Toute organisation créée dans le but de gérer des ressources est exposée au risque de corruption, en raison de la concurrence qui s'exerce autour des priorités organisationnelles, de la propriété des ressources et de la gouvernance. Il peut s'agir de membres d'une ACP qui se livrent à la pêche INN, qui reçoivent des pots-de-vin pour dissimuler des cas de pêche illicite, ou encore qui ne respectent pas les principes démocratiques et équitables de l'ACP (que ce soit à travers des actions liées aux processus électoraux, aux finances ou à d'autres piliers clés de la structure de l'association). Il est indispensable que les ACP respectent les normes de transparence les plus strictes. Cela passe par la participation de plusieurs parties prenantes aux comités de décision, l'obligation de rendre des comptes et la transparence dans les rapports financiers, ainsi que la documentation et le signalement des infractions commises par des parties prenantes.

La pérennité des ACP

La pérennité des ACP se heurte encore à des obstacles majeurs, parmi lesquels : la pauvreté, l'analphabétisme et le manque d'engagement continu de la part des organisations qui les soutiennent. Les responsables des ONG chargés de la mise en œuvre des projets doivent garantir un engagement continu avec l'ACP, et ce, au-delà de la phase de formation initiale de cette dernière. Ce soutien est essentiel en vue de mieux comprendre les facteurs qui déterminent l'adoption et la mise en œuvre continue des processus pertinents.

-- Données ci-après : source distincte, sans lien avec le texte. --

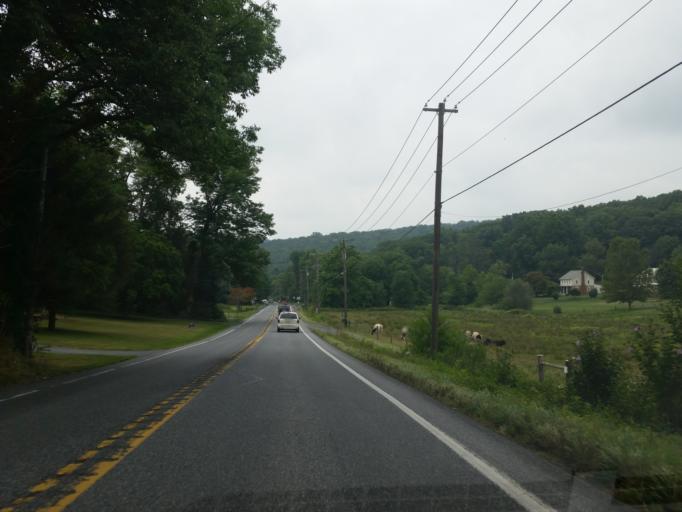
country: US
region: Pennsylvania
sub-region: Lancaster County
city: Brickerville
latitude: 40.2568
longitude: -76.3078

Les représentants des ONG doivent également assurer des actions de suivi auprès des autorités compétentes, en prévoyant éventuellement des mesures incitatives et d'autres avantages afin d’encourager les membres de la communauté à poursuivre leur engagement auprès de l'ACP. Les praticiens des ONG doivent également explorer les possibilités de financement des activités de cogestion et des coûts liés à la gestion des associations.

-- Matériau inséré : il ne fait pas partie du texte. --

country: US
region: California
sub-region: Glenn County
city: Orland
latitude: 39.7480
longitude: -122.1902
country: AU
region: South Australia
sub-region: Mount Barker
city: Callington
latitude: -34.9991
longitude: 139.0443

L’exclusion des groupes marginalisés du processus décisionnel

La prise de décision dans le secteur de la pêche, et plus largement dans la société, s'est souvent effectuée sans tenir compte des besoins et des priorités des membres de la société qui sont marginalisés. Les ACP cherchent à modifier ce schéma traditionnel et à donner plus de pouvoir à tous les acteurs de la chaîne de valeur du poisson, comprenant des représentants parmi les pêcheurs, les transformateurs et les vendeurs, ainsi que ceux qui jouent un rôle de soutien, tels que les constructeurs de bateaux. Afin de s'assurer que les groupes traditionnellement marginalisés, tels que les femmes, les communautés indigènes et les minorités ethniques, soient inclus dans les décisions qui affectent leurs moyens de subsistance, une analyse des acteurs concernés et des réseaux doit être conduite afin d'adapter la boîte à outils aux besoins de la communauté en question. L'intégration de la dimension du genre doit être une composante majeure des actions de sensibilisation, ainsi que celle de tout autre groupe marginalisé important et pertinent pour la communauté concernée.